┌─ Record set

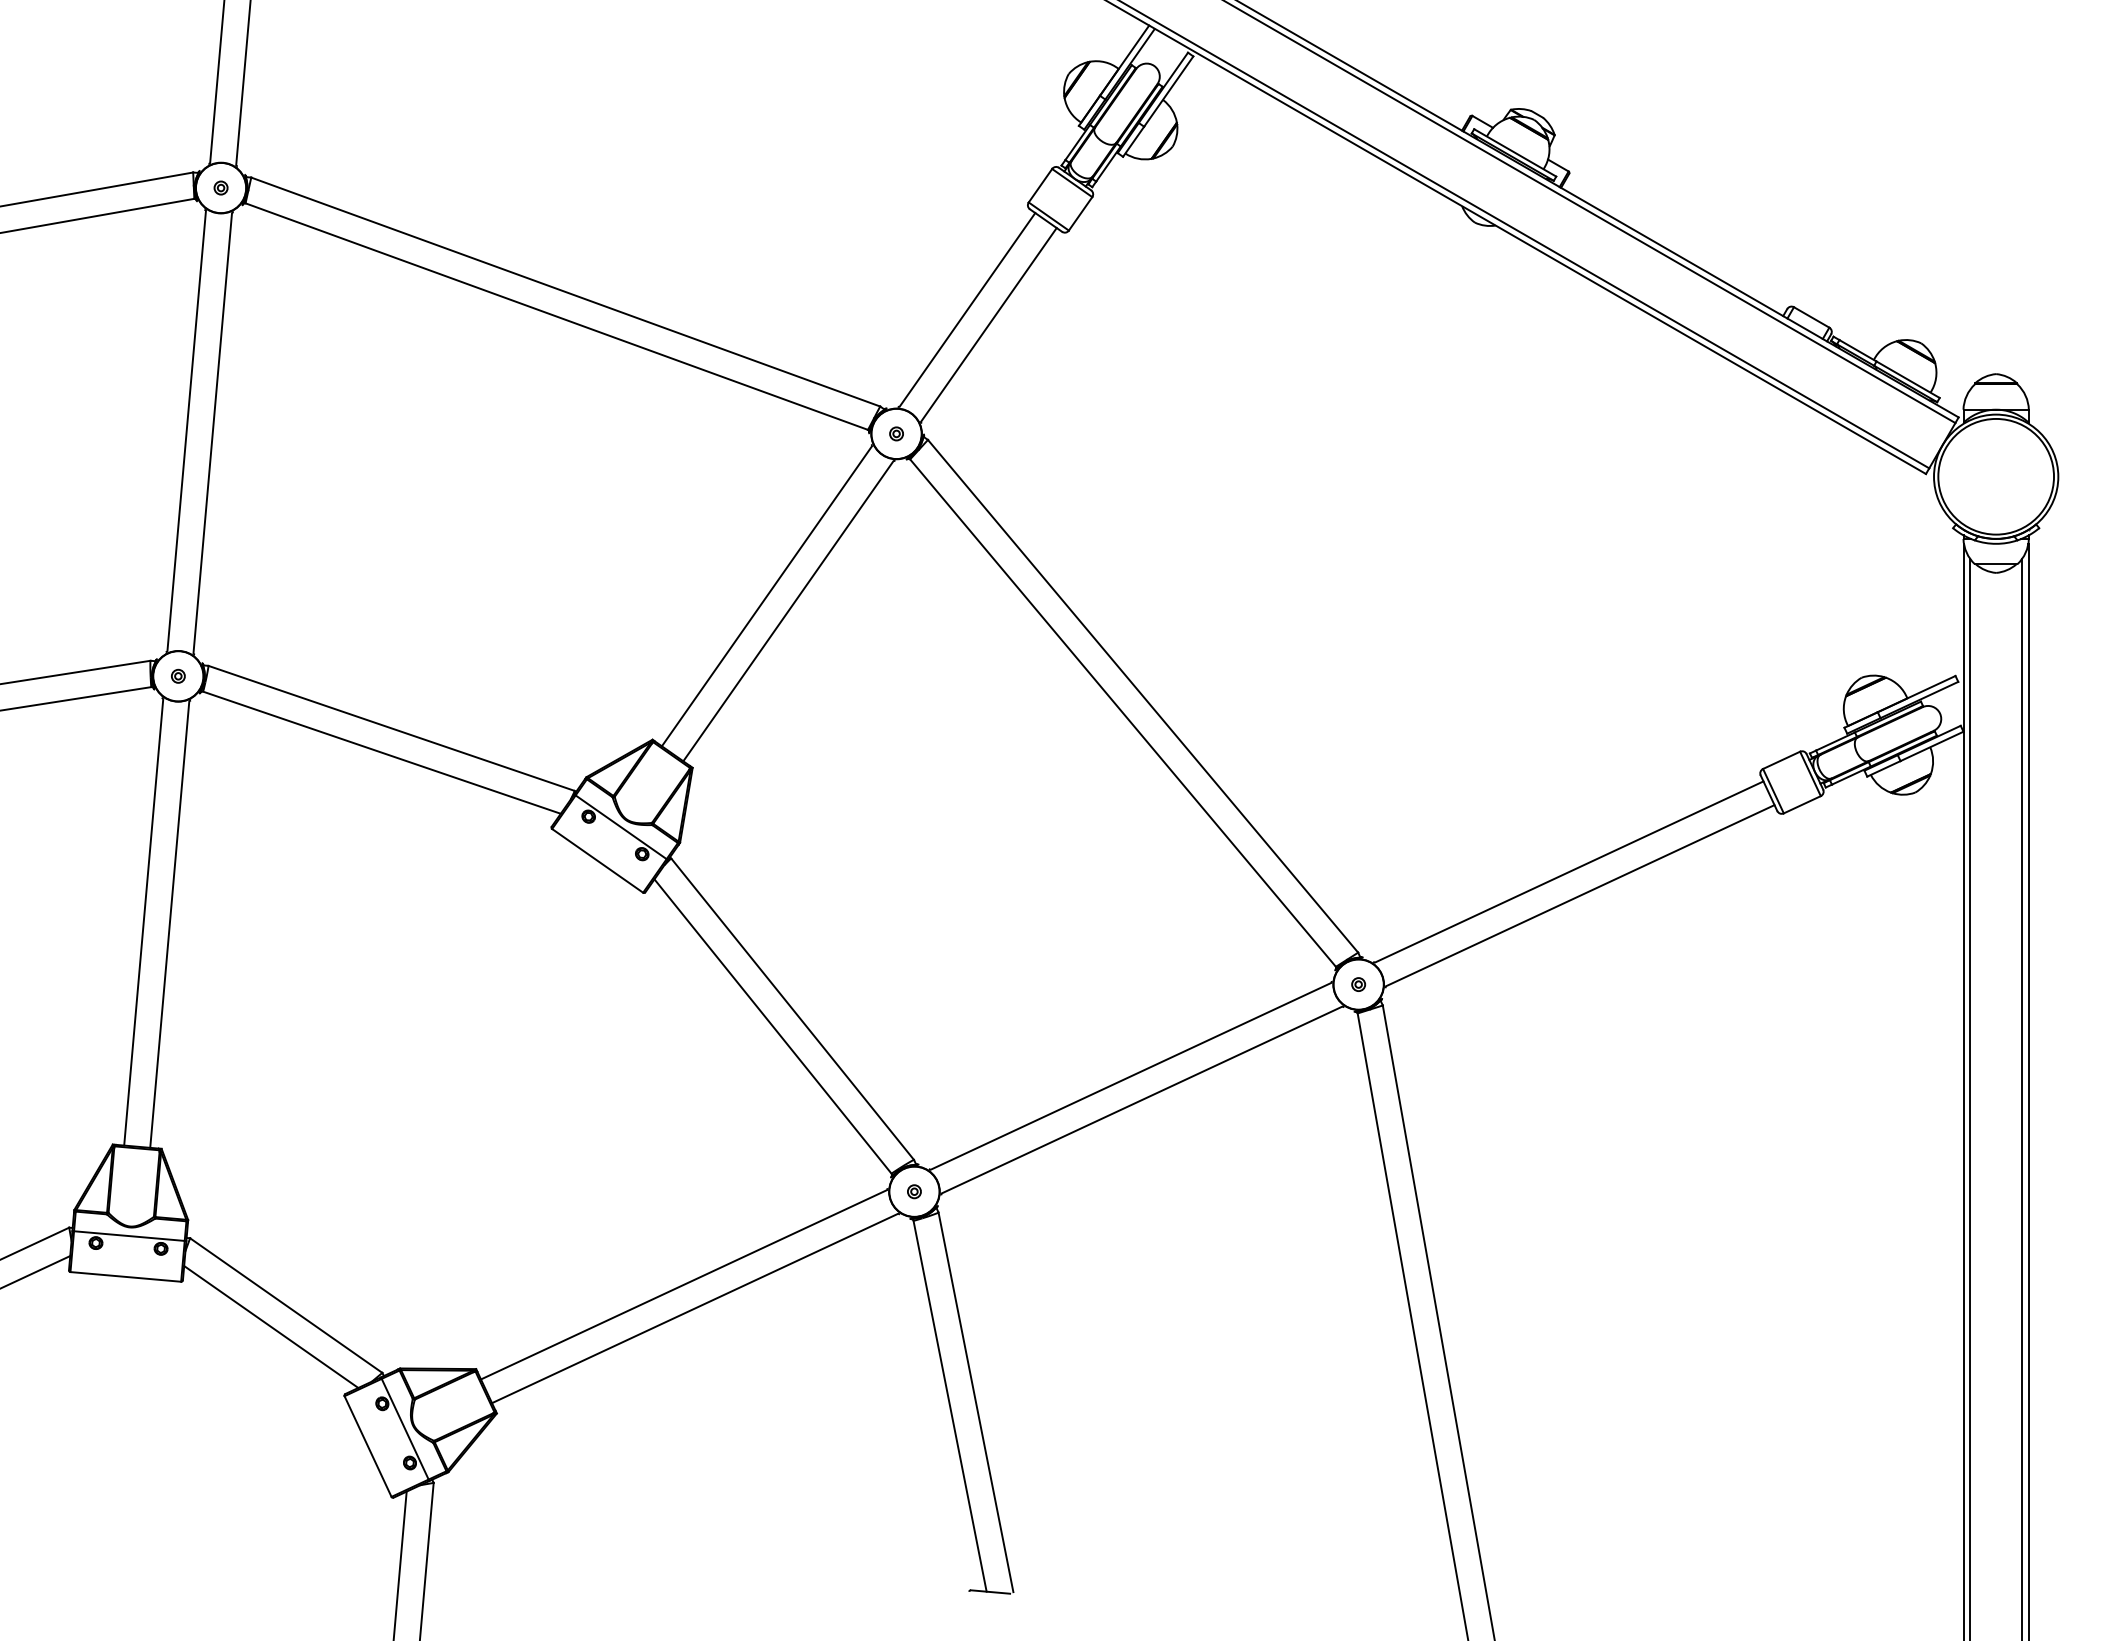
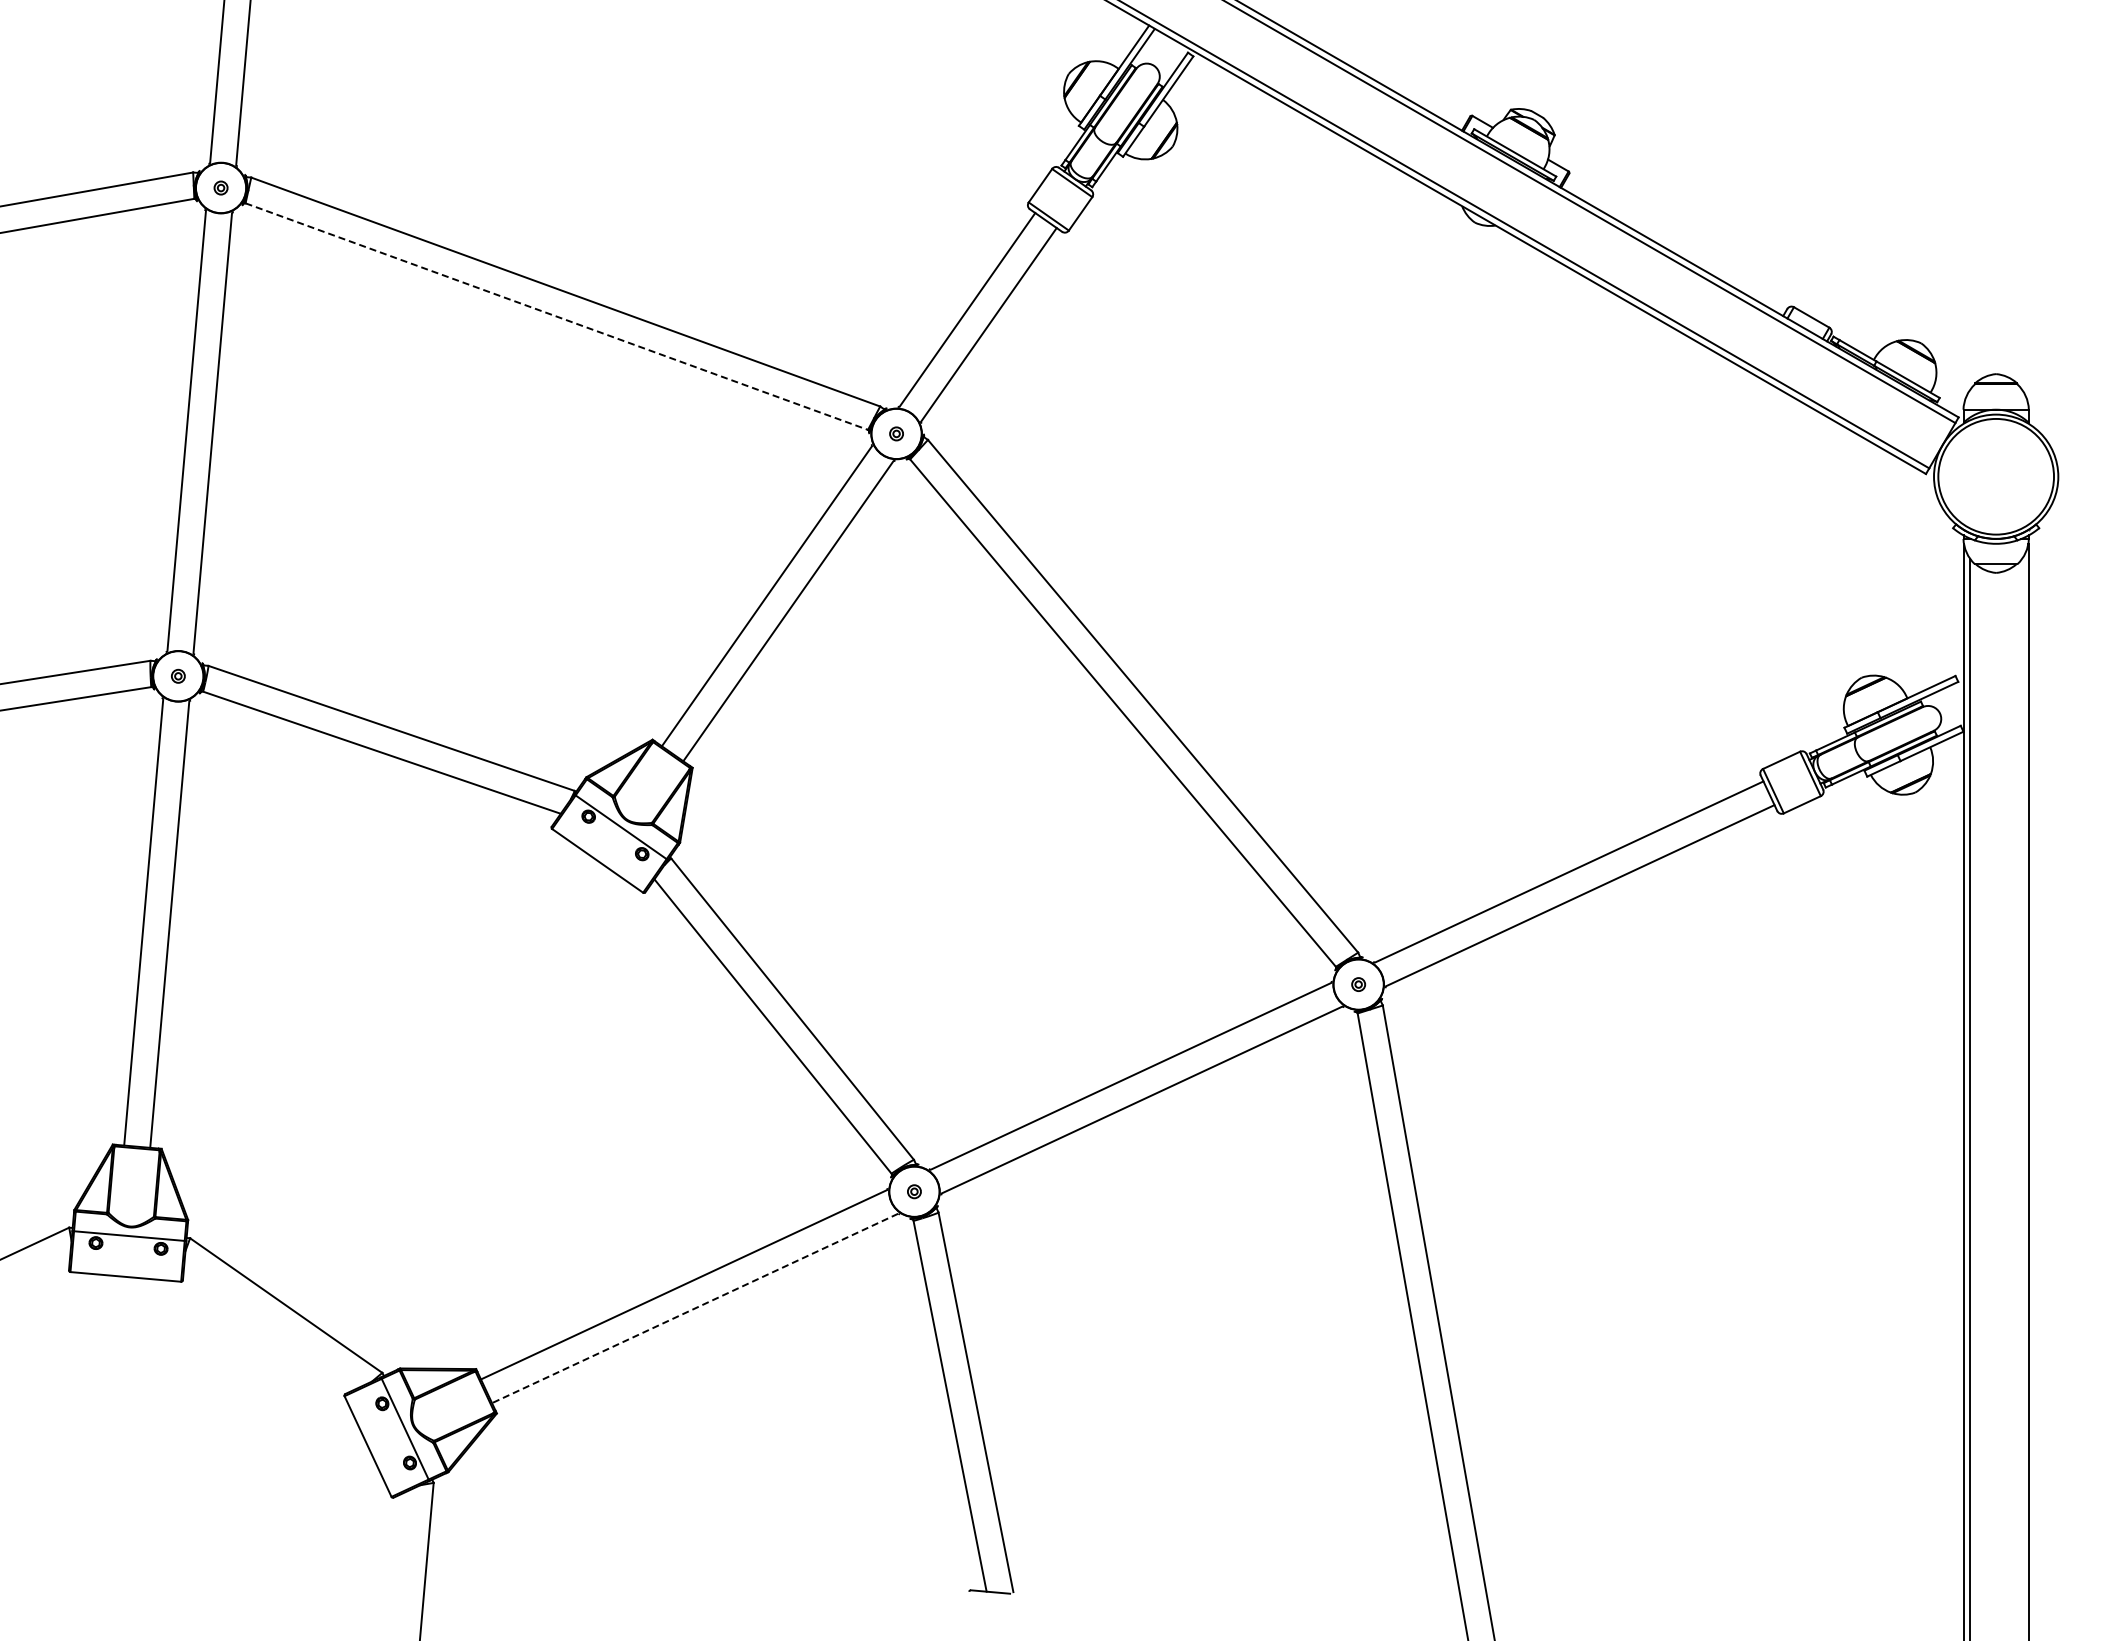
line at (557, 316): solid -> dashed
line at (2022, 1097): present -> none
line at (36, 1271): present -> none
line at (694, 1308): solid -> dashed
line at (271, 1326): present -> none
line at (399, 1564): present -> none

└─

Present every line in the records above as a numbered list, skipping any blank lines. Leave the pictures out of your answer.

Correct answer —
1. line at (557, 316): solid -> dashed
2. line at (2022, 1097): present -> none
3. line at (36, 1271): present -> none
4. line at (694, 1308): solid -> dashed
5. line at (271, 1326): present -> none
6. line at (399, 1564): present -> none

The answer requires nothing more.